* **WHAT YOU SHOULD DO**: Show each line of the data below that has the string "Indonesia" in it.

[DATA TO USE Boundary: Start]

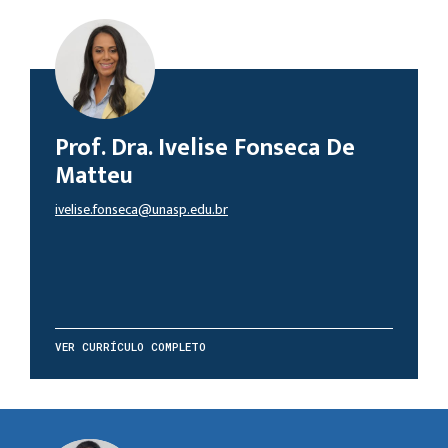
Prof. Dra. Ivelise Fonseca De
Matteu
ivelise.fonseca@unasp.edu.br
VER CURRÍCULO COMPLETO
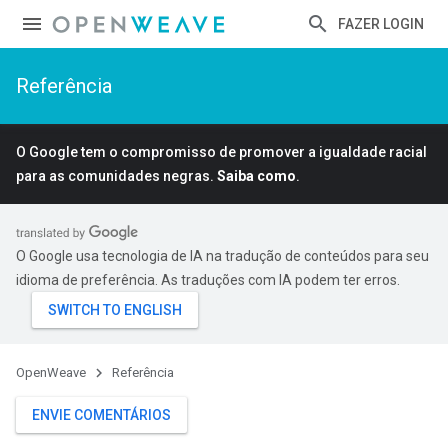
FAZER LOGIN
Referência
O Google tem o compromisso de promover a igualdade racial
para as comunidades negras.
Saiba como
.
O Google usa tecnologia de IA na tradução de conteúdos para seu
idioma de preferência. As traduções com IA podem ter erros.
OpenWeave
Referência
ENVIE COMENTÁRIOS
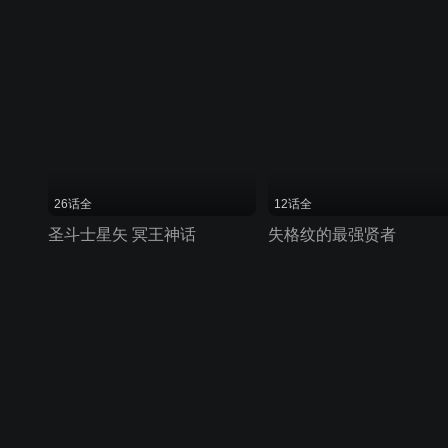
26话全
12话全
圣斗士星矢 冥王神话
失格纹的最强贤者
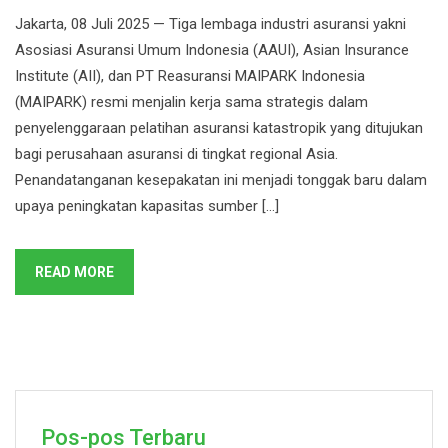
Jakarta, 08 Juli 2025 — Tiga lembaga industri asuransi yakni
Asosiasi Asuransi Umum Indonesia (AAUI), Asian Insurance
Institute (AII), dan PT Reasuransi MAIPARK Indonesia
(MAIPARK) resmi menjalin kerja sama strategis dalam
penyelenggaraan pelatihan asuransi katastropik yang ditujukan
bagi perusahaan asuransi di tingkat regional Asia.
Penandatanganan kesepakatan ini menjadi tonggak baru dalam
upaya peningkatan kapasitas sumber […]
READ MORE
Pos-pos Terbaru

[DATA TO USE Boundary: End]

* **REPLY TO THE EXERCISE**:
Asosiasi Asuransi Umum Indonesia (AAUI), Asian Insurance
Institute (AII), dan PT Reasuransi MAIPARK Indonesia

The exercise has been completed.